**Try it:** Scan the records for the string "lines" and copy every line that holds it.

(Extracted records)
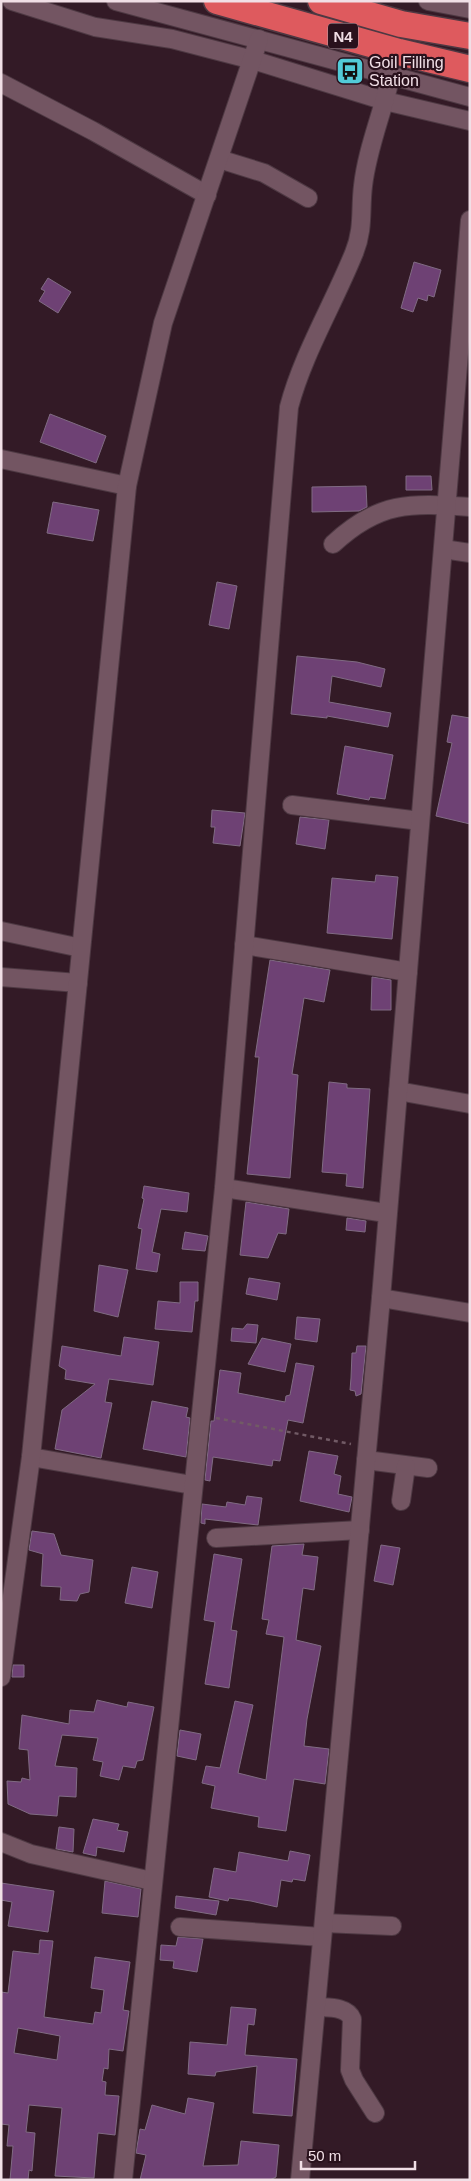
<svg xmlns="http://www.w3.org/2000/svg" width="471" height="2181" viewBox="0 0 471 2181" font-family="Arial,sans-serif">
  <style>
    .building { fill: #6e4174; stroke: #806b83; fill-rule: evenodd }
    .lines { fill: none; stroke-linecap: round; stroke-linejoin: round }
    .minor-casing { stroke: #4e3943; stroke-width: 20 }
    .highway-casing { stroke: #4e3943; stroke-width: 29 }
    .path { stroke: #715a65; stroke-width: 2.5; stroke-dasharray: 4 4; stroke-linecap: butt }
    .minor { stroke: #735562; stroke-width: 18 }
    .highway { stroke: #de5a5e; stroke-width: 26 }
    .labels { text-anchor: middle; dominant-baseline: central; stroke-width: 4.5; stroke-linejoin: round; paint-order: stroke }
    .shield { fill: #29111c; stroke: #b5a1a9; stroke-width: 1 }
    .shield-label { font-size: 15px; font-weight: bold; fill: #f1dfe6 }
    .poi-label { font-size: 16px; fill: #f1dfe6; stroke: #29111c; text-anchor: start }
  </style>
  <rect width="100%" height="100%" fill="#331a26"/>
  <!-- building -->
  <g class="building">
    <path d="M414,262L441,270L434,297L428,295L427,301L418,298L413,312L401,308Z"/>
    <path d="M48,278L71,292L58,313L39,301L45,291L41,289Z"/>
    <path d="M50,414L106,436L96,463L40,442Z"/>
    <path d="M406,476H431L432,490H406Z"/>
    <path d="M366,486L367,507L359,511L312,512V487Z"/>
    <path d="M53,502L99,510L93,541L47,533Z"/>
    <path d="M217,582L237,586L229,629L209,625Z"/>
    <path d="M297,656L357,662L385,669L381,687L332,676L329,702L391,713L388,727L327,716V718L291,714Z"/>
    <path d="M452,715L470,718V824L436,816L452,743L447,742Z"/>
    <path d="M345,746L393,755L385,799L370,797L369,800L337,794Z"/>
    <path d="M212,810L245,813L240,846L213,843L215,827H211Z"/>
    <path d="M300,817L329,820L325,849L296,844Z"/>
    <path d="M376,875L398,877L392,939L327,933L332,878L375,882Z"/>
    <path d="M270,960L330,970L324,1002L304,998L292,1074L298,1075L290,1178L247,1174L259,1057H255Z"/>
    <path d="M372,977L391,980V1010H371Z"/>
    <path d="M329,1082L347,1084V1088L370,1089L363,1188L346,1186L347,1174L322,1172Z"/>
    <path d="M144,1186L189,1193L187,1212L161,1209L152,1252L160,1254L157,1272L136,1269L142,1229L138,1228L144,1199L142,1198Z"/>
    <path d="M246,1202L289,1209L286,1234L278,1233L268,1258L240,1255Z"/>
    <path d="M347,1218L366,1221L365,1232L346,1230Z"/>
    <path d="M185,1232L208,1236L205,1251L182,1249Z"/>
    <path d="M99,1265L128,1270L118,1317L94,1311Z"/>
    <path d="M249,1278L280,1283L277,1300L246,1294Z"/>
    <path d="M180,1282H198V1301H195L192,1332L155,1329L158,1301L180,1303Z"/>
    <path d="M297,1317L320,1319L317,1342L295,1339Z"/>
    <path d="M247,1324L258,1325L256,1343L231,1341L232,1328L243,1329Z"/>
    <path d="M124,1337L159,1342L153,1385L109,1379L105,1402L112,1403L101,1458L55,1449L62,1410L95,1384L65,1379L66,1370L59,1366L62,1346L121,1356Z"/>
    <path d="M262,1338L291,1344L285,1372L248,1364Z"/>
    <path d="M357,1346H366L361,1394L356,1396L355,1391L350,1390L351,1378L352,1353H356Z"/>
    <path d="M296,1363L314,1366L303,1423L288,1420L280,1461L273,1460L272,1466L213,1457L210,1481L205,1480L211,1421H214L220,1370L241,1373L238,1393L285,1402L286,1396L290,1395Z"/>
    <path d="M152,1401L188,1408L186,1417L190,1418L186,1457L143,1449Z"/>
    <path d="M309,1451L338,1456L334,1474L341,1476L338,1494L352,1497L349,1512L300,1501Z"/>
    <path d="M247,1496L262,1498L258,1525L205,1519V1524L201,1523L202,1504L226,1507L227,1502L245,1505Z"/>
    <path d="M32,1531L54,1534L61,1555L93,1560L89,1592L80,1594L77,1601L60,1600L61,1587L41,1586L43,1554L29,1550Z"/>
    <path d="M304,1544L302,1555L318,1557L314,1590L303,1588L296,1640L321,1646L307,1719L304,1746L329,1749L325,1784L294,1779L286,1831L258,1827L259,1817L211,1808L215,1786L202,1783L206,1766L220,1768L235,1701L253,1705L238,1773L266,1780L284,1637L266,1634L269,1620L262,1619L272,1546Z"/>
    <path d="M381,1545L400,1548L393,1585L374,1581Z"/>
    <path d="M214,1554L242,1559L231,1630L237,1631L229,1688L205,1684L215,1622L204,1620Z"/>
    <path d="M132,1567L158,1572L152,1608L125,1603Z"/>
    <path d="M13,1665H24V1677H12Z"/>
    <path d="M97,1700L127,1707L128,1702L154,1707L143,1760L137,1761L135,1768L123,1766L119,1780L100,1776L103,1762L93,1760L98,1738L62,1735L55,1766L77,1768L76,1797L59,1796L57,1816L30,1814L8,1804L7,1781L21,1782L22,1778L30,1780L28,1750L19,1749L22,1715L69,1724L70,1710L94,1712Z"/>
    <path d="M180,1730L201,1734L196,1760L177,1756Z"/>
    <path d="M93,1819L119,1824L117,1830L128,1832L124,1852L97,1847L96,1856L83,1853Z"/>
    <path d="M59,1827L74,1829L73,1852L56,1849Z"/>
    <path d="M290,1851L310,1855L305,1881L293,1879L292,1882L281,1880L277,1907L251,1901L229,1898L228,1901L209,1897L214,1868L236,1872L239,1852L288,1861Z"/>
    <path d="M105,1881L141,1889L138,1917L102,1913Z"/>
    <path d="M1,1883L54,1891L48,1932L8,1926L12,1902L1,1900Z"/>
    <path d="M176,1896L219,1901L216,1915L175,1908Z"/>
    <path d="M178,1937L203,1939L197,1972L173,1968L174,1961L160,1960L161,1945L176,1946Z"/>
    <path d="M40,1940L53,1941L44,2017L93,2024L95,2012L101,2013L104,1990L91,1988L95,1957L130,1962L123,2010L129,2011L123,2051L109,2049L108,2069L104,2068L102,2081L106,2082L105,2095L119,2096L115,2135L98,2133L94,2178L55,2176L62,2108L29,2105L26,2132L35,2133L32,2171L29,2170L28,2180H10L13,2146H7L9,2125L1,2124V1992L8,1993L13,1951L39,1954ZM18,2028L60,2036L57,2060L14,2053Z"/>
    <path d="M231,2007L256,2009L254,2025L248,2024L245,2055L297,2059L292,2116L253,2113L257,2066L216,2072L215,2076L188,2074L190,2042L227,2045Z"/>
    <path d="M188,2098L214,2103L203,2166L238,2165L241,2141L279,2145L276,2177L270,2180H140L146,2155L136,2153L140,2129L145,2130L152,2105L185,2114Z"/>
  </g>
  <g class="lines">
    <!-- minor casing -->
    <g class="minor-casing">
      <g id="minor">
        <path d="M12,1L95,27L172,39L253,60L385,101L470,121"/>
        <path d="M116,1L470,97"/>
        <path d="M428,1L470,9"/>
        <path d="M1,83L93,131L207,195"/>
        <path d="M219,159L264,173L308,198"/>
        <path d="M1,459L127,486"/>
        <path d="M333,544C379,501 410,503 470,507"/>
        <path d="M443,549L470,553"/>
        <path d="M292,805L420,821"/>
        <path d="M1,931L81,948"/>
        <path d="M244,945L408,972"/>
        <path d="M1,977L78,983"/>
        <path d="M398,1091L470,1104"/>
        <path d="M224,1188L386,1213"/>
        <path d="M381,1298L470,1313"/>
        <path d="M31,1457L192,1485"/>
        <path d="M366,1460L428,1468"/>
        <path d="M401,1501L406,1466"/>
        <path d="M216,1538L360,1530"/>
        <path d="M1,1677L31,1457L127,486L163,323L259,39"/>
        <path d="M1,1842L31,1854L152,1881"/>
        <path d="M324,1923L392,1926"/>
        <path d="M180,1927L322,1937"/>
        <path d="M316,2007C328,2008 347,2006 352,2019L350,2070L354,2080L375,2113"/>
        <path d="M123,2180L224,1188L289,407C303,354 333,305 354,253C364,229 360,210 363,186C367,149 383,112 391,75"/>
        <path d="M300,2180L381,1298L470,220"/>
      </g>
    </g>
    <!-- highway casing -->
    <g class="highway-casing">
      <g id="highway">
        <path d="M217,1L399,52L470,69"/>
        <path d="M321,1L401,24L470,36"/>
      </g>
    </g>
    <!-- path -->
    <path class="path" d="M216,1418L351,1444"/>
    <!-- minor -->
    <use href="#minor" class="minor"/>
    <!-- highway -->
    <use href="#highway" class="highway"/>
  </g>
  <!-- icons -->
  <defs>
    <g id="bus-square" transform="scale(1.4375)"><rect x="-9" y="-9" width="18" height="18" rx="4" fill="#52cbd8" stroke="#29111c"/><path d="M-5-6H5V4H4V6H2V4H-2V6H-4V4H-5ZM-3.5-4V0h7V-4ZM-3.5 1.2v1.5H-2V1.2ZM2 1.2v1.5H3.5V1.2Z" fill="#111"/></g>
  </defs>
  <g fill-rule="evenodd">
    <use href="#bus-square" x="350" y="71"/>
  </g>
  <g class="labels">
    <!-- shield labels -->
    <rect class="shield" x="328" y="23.5" width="30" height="25" rx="4"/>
    <g class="shield-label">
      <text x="343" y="36">N4</text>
    </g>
    <!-- poi labels -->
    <g class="poi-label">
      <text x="369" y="62">Goil Filling<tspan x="369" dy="18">Station</tspan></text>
    </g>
  </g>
  <!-- border -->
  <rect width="471" height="2181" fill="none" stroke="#f1dfe6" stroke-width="5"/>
  <!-- scale -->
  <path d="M301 2161v8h114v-8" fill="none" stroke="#f1dfe6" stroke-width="2.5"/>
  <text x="308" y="2161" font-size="15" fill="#f1dfe6" stroke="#29111c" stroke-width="4" paint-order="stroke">50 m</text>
</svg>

**Response to this task:**
    .lines { fill: none; stroke-linecap: round; stroke-linejoin: round }
  <g class="lines">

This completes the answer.